# Exercise instructions
Report all lines below with the word "fresh".
---------- Dataset records
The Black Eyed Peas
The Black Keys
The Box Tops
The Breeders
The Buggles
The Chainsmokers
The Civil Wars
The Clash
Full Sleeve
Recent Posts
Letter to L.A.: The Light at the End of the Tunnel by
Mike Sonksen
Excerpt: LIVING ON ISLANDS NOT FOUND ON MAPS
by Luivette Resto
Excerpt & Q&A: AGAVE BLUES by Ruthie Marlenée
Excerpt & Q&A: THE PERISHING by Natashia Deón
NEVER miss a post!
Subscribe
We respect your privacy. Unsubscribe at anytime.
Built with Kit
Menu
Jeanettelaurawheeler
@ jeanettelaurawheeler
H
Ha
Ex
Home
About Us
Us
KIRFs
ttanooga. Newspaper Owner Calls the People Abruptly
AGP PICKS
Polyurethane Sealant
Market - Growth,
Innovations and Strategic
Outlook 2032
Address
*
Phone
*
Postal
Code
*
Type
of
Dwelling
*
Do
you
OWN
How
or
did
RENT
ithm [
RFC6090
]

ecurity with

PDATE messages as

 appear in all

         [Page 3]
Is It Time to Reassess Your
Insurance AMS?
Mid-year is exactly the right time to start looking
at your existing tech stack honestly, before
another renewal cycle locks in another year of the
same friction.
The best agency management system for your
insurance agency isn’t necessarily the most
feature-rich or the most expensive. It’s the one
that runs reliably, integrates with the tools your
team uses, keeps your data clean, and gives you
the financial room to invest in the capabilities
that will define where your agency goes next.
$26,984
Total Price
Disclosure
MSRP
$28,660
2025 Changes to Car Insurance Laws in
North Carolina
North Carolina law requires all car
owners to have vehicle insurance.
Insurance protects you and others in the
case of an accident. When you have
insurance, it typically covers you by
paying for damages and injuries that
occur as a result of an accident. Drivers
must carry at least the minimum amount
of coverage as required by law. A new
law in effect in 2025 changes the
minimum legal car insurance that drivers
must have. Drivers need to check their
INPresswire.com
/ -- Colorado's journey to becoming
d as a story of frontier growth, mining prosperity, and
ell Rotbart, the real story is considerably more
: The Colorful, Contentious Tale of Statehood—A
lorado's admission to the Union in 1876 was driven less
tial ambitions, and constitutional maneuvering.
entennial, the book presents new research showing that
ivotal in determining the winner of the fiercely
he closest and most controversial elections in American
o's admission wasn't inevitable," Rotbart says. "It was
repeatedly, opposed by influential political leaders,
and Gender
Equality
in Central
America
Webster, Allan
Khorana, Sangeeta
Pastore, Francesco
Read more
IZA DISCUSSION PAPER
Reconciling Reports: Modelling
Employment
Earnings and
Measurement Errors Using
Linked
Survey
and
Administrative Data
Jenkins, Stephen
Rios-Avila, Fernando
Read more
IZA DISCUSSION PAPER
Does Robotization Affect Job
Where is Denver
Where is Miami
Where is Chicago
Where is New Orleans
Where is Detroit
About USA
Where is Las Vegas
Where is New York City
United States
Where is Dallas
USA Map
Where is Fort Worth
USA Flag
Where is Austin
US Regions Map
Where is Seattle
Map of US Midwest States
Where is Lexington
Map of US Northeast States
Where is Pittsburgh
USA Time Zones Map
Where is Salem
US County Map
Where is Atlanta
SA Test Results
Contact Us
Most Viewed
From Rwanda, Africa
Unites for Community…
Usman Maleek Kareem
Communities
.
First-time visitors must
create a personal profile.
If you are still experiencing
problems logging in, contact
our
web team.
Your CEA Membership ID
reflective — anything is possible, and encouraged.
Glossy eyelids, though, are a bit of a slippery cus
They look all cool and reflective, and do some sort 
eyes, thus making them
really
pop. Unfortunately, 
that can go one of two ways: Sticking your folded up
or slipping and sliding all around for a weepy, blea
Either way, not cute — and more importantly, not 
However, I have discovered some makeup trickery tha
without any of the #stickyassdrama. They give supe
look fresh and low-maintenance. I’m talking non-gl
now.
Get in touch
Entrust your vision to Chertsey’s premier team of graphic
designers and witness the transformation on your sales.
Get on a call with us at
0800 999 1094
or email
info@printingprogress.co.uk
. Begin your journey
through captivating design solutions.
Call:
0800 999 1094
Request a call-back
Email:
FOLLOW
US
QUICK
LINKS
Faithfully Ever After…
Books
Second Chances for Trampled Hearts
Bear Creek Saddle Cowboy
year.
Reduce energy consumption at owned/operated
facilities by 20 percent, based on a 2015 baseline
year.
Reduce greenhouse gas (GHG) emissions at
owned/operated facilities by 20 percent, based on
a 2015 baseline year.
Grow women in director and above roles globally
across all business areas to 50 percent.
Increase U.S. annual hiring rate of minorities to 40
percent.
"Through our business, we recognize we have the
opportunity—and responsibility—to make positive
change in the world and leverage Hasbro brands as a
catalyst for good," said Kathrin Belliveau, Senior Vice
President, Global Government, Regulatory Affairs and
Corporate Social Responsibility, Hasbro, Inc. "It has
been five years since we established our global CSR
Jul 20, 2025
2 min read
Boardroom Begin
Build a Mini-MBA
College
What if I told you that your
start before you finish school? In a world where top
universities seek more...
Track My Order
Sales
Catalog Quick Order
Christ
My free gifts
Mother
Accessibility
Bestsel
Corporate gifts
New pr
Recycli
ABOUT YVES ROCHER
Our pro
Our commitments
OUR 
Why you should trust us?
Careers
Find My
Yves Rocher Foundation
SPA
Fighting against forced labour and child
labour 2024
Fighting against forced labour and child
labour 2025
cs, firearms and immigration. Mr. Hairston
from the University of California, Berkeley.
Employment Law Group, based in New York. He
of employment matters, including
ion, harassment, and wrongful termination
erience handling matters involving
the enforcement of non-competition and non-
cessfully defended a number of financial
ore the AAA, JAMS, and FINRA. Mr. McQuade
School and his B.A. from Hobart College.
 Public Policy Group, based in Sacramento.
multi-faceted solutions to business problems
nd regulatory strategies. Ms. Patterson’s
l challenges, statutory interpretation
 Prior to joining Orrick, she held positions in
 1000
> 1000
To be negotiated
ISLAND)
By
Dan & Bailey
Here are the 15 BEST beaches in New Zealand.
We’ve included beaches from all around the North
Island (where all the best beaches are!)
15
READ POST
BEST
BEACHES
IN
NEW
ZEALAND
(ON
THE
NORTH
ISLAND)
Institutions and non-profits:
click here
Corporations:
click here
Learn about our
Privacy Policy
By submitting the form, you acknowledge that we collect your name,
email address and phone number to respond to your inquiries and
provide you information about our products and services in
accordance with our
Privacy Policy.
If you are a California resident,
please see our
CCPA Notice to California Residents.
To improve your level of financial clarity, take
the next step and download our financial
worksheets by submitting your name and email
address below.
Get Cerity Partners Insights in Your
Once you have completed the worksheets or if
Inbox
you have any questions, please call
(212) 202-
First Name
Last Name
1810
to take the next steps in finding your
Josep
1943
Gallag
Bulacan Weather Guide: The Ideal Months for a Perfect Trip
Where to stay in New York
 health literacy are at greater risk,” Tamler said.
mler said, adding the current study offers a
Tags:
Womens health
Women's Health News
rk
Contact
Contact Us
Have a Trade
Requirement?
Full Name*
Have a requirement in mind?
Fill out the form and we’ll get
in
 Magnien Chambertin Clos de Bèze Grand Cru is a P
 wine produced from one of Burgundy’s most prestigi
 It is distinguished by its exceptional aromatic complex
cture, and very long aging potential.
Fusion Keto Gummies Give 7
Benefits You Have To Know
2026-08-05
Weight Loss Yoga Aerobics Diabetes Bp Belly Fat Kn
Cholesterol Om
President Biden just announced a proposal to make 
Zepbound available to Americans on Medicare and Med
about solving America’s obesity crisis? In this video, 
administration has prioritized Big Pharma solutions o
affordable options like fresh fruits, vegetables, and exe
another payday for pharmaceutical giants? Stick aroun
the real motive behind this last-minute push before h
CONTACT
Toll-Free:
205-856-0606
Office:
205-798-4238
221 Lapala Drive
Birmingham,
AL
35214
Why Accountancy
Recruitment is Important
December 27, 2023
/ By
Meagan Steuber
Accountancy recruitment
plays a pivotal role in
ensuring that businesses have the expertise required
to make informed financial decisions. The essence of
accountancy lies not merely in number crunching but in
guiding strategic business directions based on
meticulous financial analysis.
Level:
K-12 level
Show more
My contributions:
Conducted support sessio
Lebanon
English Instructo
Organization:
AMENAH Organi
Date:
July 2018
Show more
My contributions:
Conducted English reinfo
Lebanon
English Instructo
--------------------
# Completed exercise
look fresh and low-maintenance. I’m talking non-gl
affordable options like fresh fruits, vegetables, and exe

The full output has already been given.